* [Task details] Count the lines in the data that contain the string "scientific", treating uppercase and lowercase as distinct, and give only the resulting number.

+++

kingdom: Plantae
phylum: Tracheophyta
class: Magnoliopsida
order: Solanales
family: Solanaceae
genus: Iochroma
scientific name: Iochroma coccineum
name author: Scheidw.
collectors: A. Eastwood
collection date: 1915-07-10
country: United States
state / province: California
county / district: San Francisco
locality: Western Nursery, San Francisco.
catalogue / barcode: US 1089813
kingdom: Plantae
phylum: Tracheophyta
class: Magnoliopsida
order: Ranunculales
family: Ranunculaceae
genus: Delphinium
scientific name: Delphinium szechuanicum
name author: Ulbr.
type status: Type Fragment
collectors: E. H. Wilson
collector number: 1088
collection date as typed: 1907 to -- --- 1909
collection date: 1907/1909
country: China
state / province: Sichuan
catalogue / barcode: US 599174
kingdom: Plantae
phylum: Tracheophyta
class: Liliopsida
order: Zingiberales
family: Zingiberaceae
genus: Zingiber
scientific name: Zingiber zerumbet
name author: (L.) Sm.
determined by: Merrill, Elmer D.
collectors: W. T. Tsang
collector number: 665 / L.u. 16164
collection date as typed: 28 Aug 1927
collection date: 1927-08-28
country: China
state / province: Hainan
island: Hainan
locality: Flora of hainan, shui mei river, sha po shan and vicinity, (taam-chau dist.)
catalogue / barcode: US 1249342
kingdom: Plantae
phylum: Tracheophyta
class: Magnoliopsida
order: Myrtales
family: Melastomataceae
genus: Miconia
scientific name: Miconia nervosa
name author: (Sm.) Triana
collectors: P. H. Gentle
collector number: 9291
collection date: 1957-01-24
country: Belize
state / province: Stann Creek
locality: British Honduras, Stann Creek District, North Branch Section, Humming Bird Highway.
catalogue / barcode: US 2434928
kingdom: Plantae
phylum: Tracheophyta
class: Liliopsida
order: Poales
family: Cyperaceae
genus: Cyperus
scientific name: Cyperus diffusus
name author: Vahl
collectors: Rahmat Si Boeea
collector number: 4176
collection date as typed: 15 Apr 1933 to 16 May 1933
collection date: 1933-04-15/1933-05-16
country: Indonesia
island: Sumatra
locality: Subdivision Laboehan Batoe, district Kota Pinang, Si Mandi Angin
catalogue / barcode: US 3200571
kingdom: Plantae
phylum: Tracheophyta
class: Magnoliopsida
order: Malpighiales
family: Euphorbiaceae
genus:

+++

* [Exercise answer] 5